Musical Interlude: Nostalgic/Instrumental Christmas

"Silent Night", The Three Tenors (Pavarotti, Domingo, & Carreras). Another multi-lingual take (cf earlier "O Holy Night" cover): thumbs UP! RIP, Luciano Pavarotti; as far as I'm concerned, he had The Voice.



Kenny G. Love the sax in this instrumental take!



Mariah Carey. After hearing this soulful rendition, I have a sudden urge to hear Mahalia Jackson's "Go Tell It On the Mountain" (stay tuned). I loved it when Mariah Carey and Whitney Houston competitively teamed up (i.e., "When You Believe", one of my all-time favorite tunes). I love Whitney Houston's voice, but Mariah has The Female Voice. She has this awesome seemingly effortless vocal ability to shoot up the scales most singers can't hope to reach (like around 3:15 into this performance). Her pop success is unparalleled, but I personally think the songs haven't measured up to the voice. [It reminds me of a legendary story about one of the greatest southpaw pitchers of all time, Sandy Koufax. The scouting report was that Koufax could always strike out this one batter with a high fast ball; the response was: who has a high fast ball like Koufax's? Similarly, what female vocalist dares to cover a Mariah Carey song and invite comparisons?]

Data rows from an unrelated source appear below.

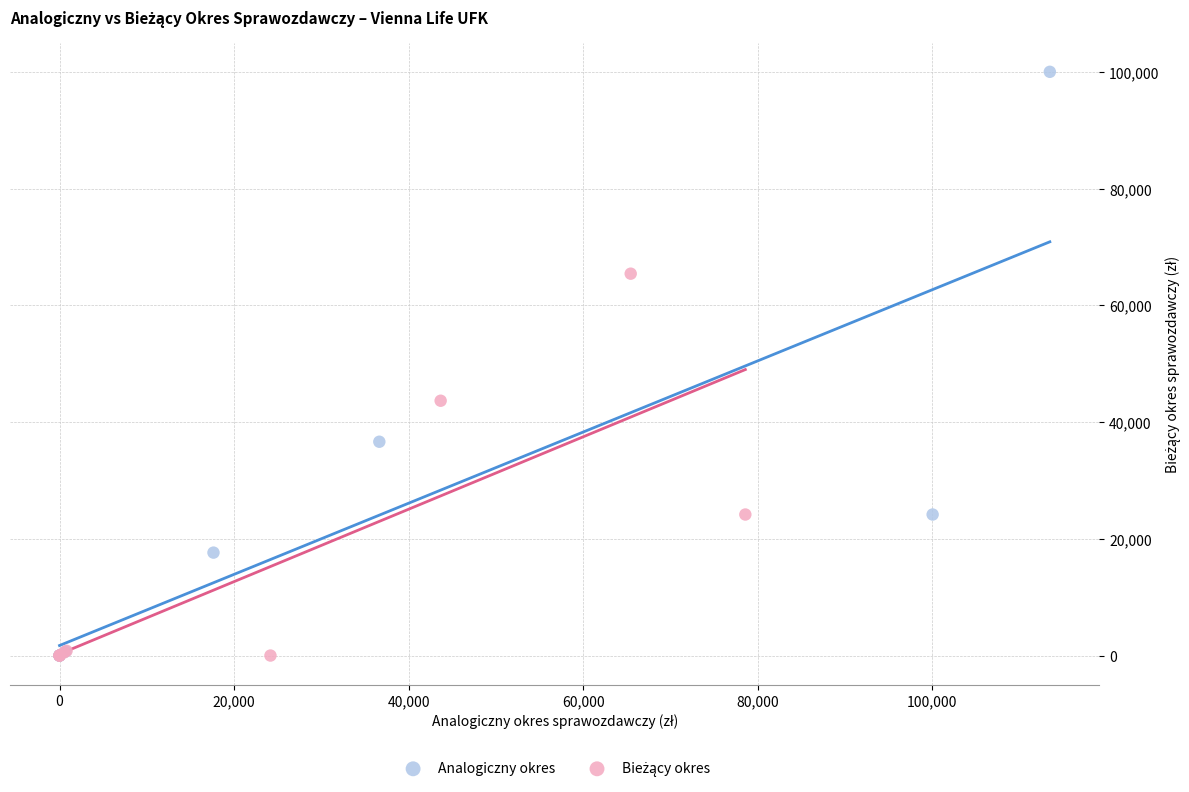

Which series has the largest Y range (max minus min)?

Analogiczny okres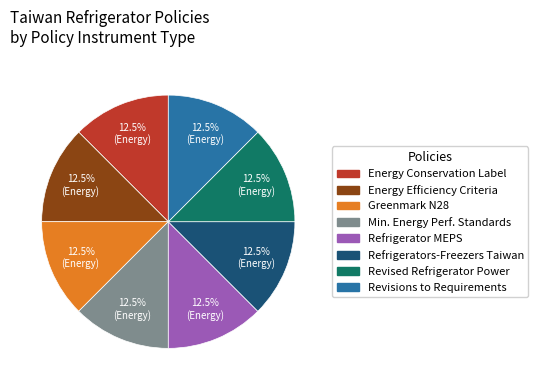

Count the number of slices in the pie.

8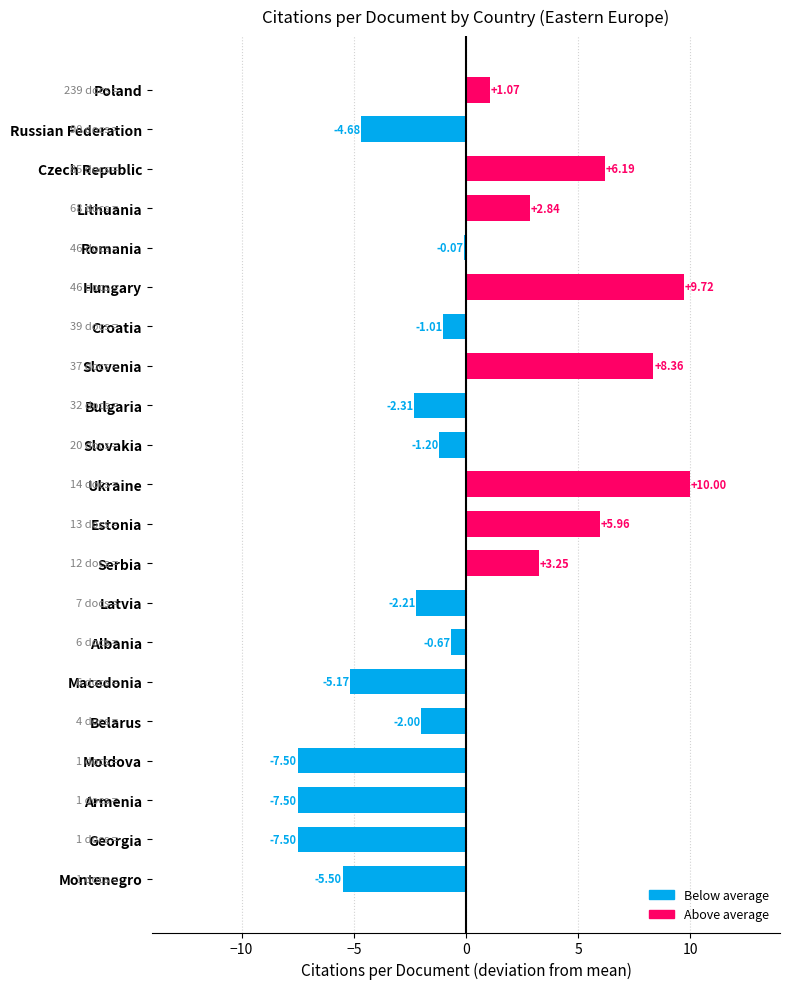

How many values exceed -1?

10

Andy Williams & Claudine Longet. I LOVED the old Andy Williams Christmas TV shows (as well as Bing Crosby's). Andy Williams' silky smooth pop tenor and superior tone set the standard, and he has always been one of my favorite male vocalists. Claudine Longet has had her moments herself--I featured one of her performances ("Love is Blue") in a past post; I used to have a crush on her (maybe it had to do with her French accent and the fact French was my first language). Unfortunately, her career ended after her separation from Williams and the tragic circumstances of boyfriend skier Spider Sabich's death in 1976. I love this duet where Longet's soft angelic voice blends effortlessly with William's affective delivery; their beautiful children in the background just set the right scene for perhaps the world's best-known lullaby.